*YOUR GOAL*
Rewrite the lines below, replacing every "chart" with "graph" and leaving everything else unchanged. Omit the pictures from your answer.

(Data visualization images)
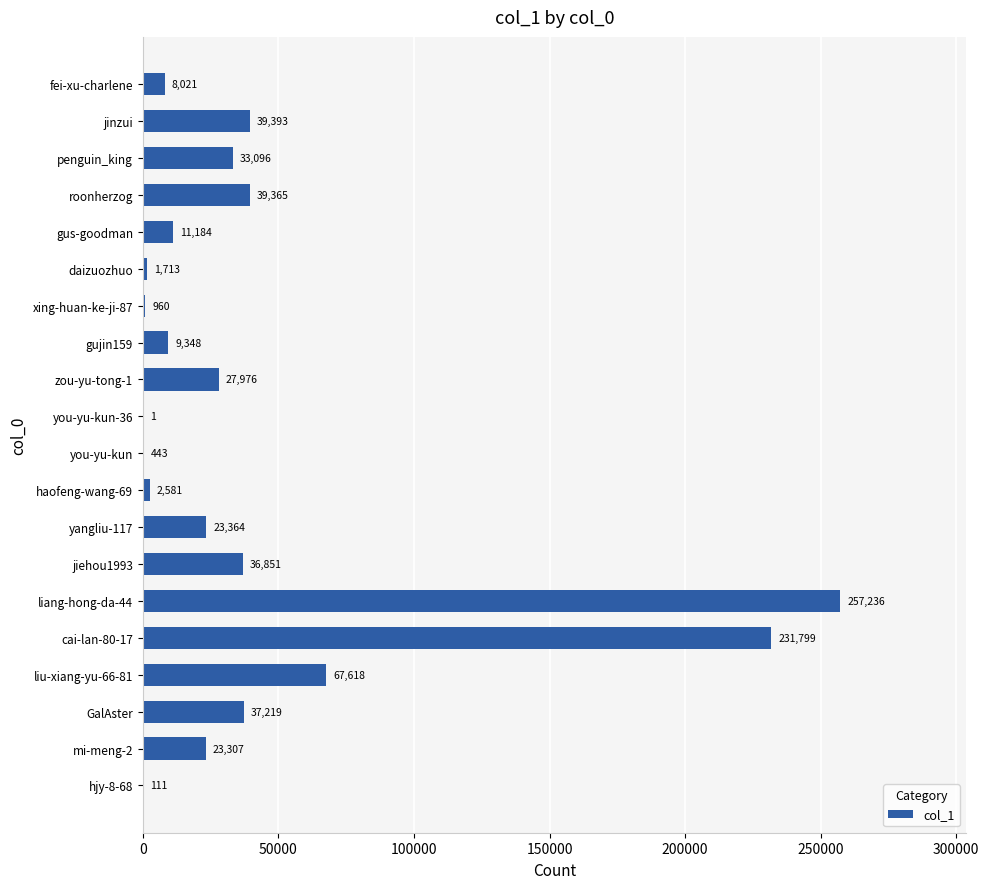

What is the change in value from haofeng-wang-69 to zou-yu-tong-1?

+25395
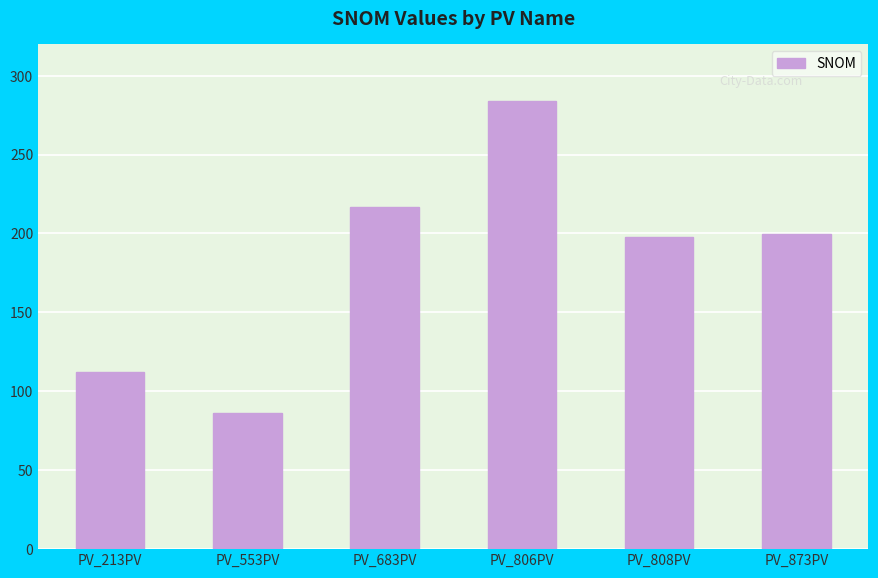

What is the sum of all values?

1096.6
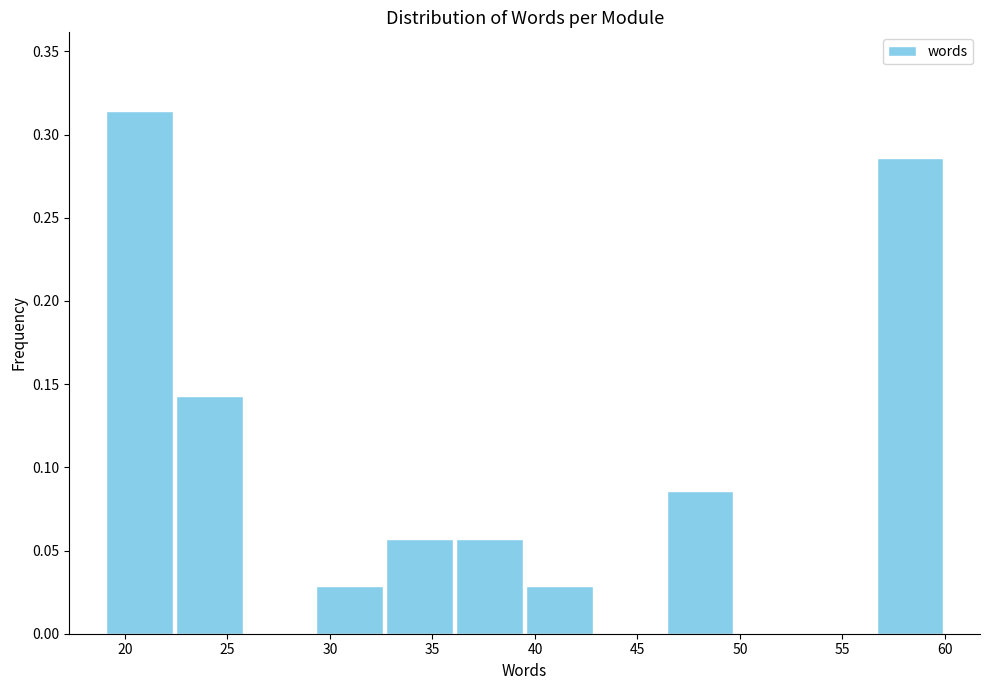

Reading left to right, list every bar in this chart as the range it spans on the x-axis followed by its height. Neither the bar edges nor the heights are printed on the chart, so give them approximately, as read against the axes.

19.0 to 22.5: 0.315
22.5 to 26.0: 0.145
26.0 to 29.5: 0
29.5 to 32.5: 0.030
32.5 to 36.0: 0.055
36.0 to 39.5: 0.055
39.5 to 43.0: 0.030
43.0 to 46.5: 0
46.5 to 50.0: 0.085
50.0 to 53.0: 0
53.0 to 56.5: 0
56.5 to 60.0: 0.285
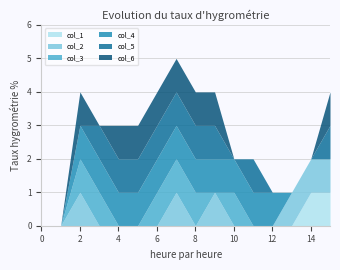

What is the difference between the second highest and minimum values in the col_2 series?

1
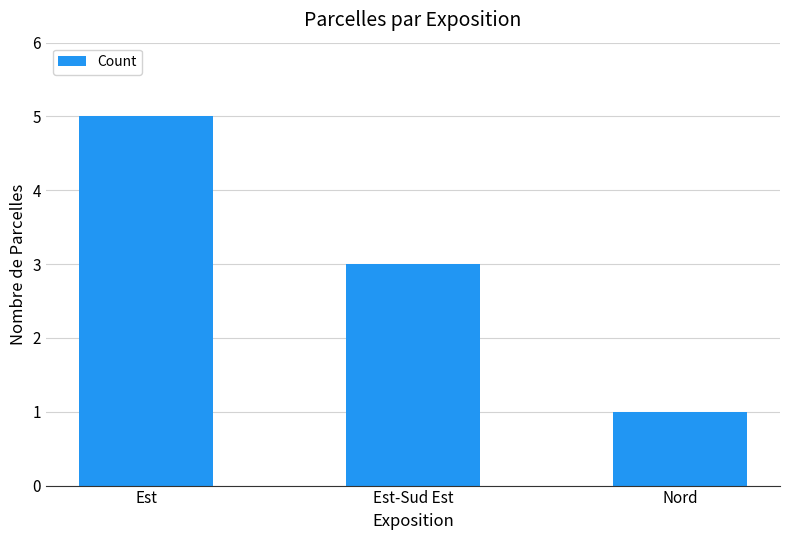

What is the label of the 2nd bar from the right?

Est-Sud Est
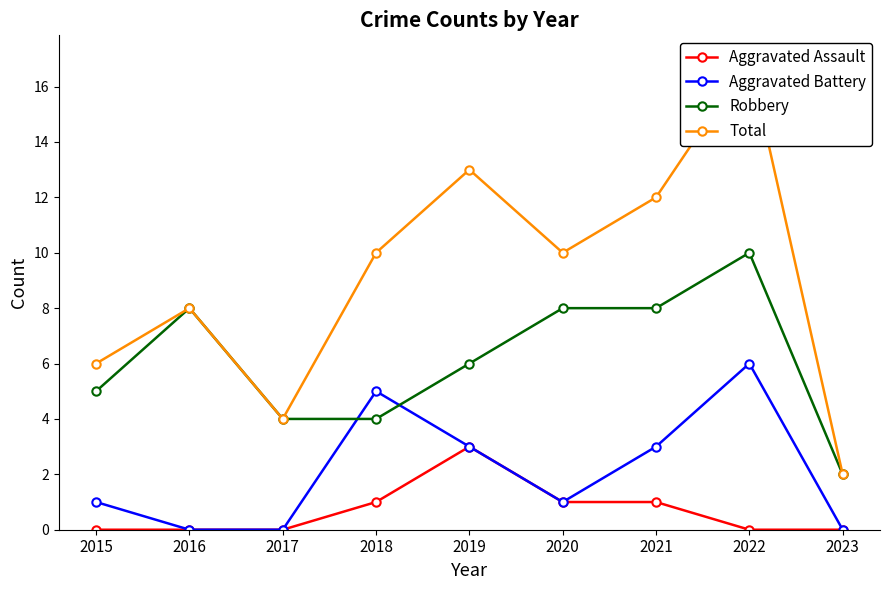

The value of Aggravated Assault at 2020 is 1. True or false?

True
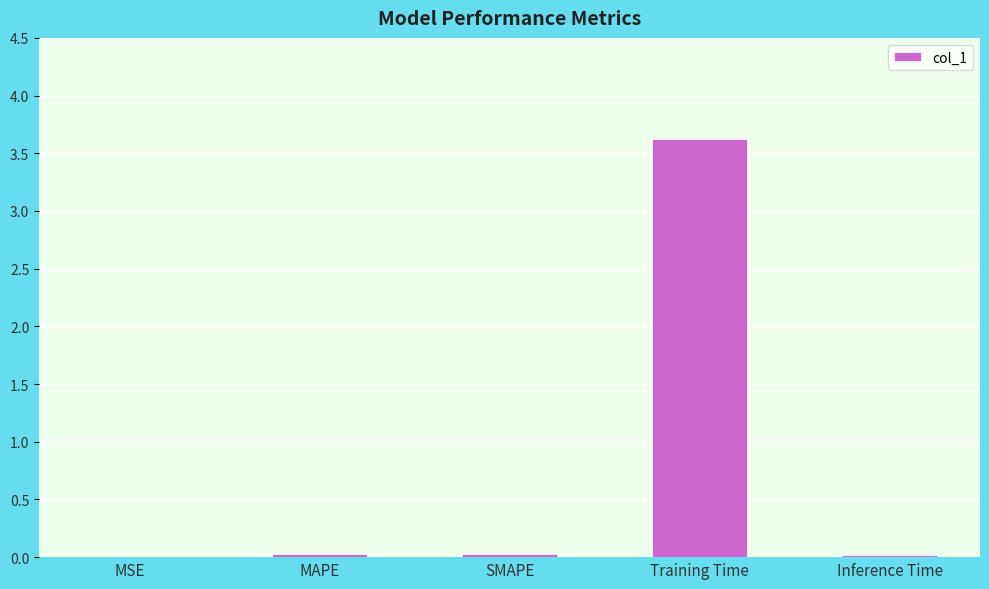

At which category does the chart reach its peak across all series?

Training Time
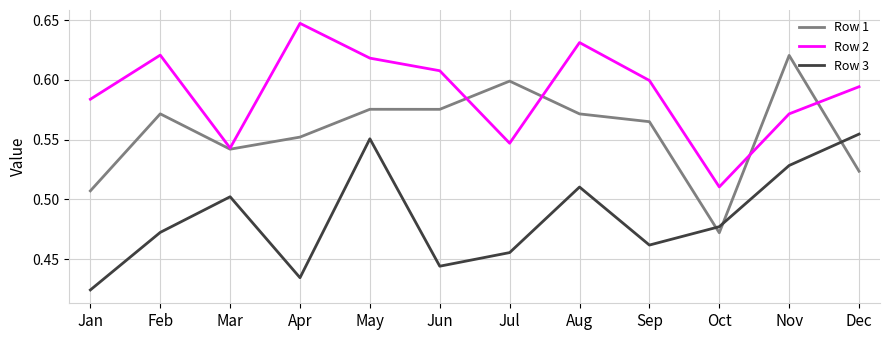

Is the value of Row 1 at Aug greater than the value of Row 2 at May?

No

*YOUR RESPONSE*
What is the change in value from haofeng-wang-69 to zou-yu-tong-1?

+25395

What is the sum of all values?

1096.6

Reading left to right, list every bar in this graph as the range it spans on the x-axis followed by its height. Neither the bar edges nor the heights are printed on the graph, so give them approximately, as read against the axes.

19.0 to 22.5: 0.315
22.5 to 26.0: 0.145
26.0 to 29.5: 0
29.5 to 32.5: 0.030
32.5 to 36.0: 0.055
36.0 to 39.5: 0.055
39.5 to 43.0: 0.030
43.0 to 46.5: 0
46.5 to 50.0: 0.085
50.0 to 53.0: 0
53.0 to 56.5: 0
56.5 to 60.0: 0.285

What is the difference between the second highest and minimum values in the col_2 series?

1

What is the label of the 2nd bar from the right?

Est-Sud Est

The value of Aggravated Assault at 2020 is 1. True or false?

True

At which category does the graph reach its peak across all series?

Training Time

Is the value of Row 1 at Aug greater than the value of Row 2 at May?

No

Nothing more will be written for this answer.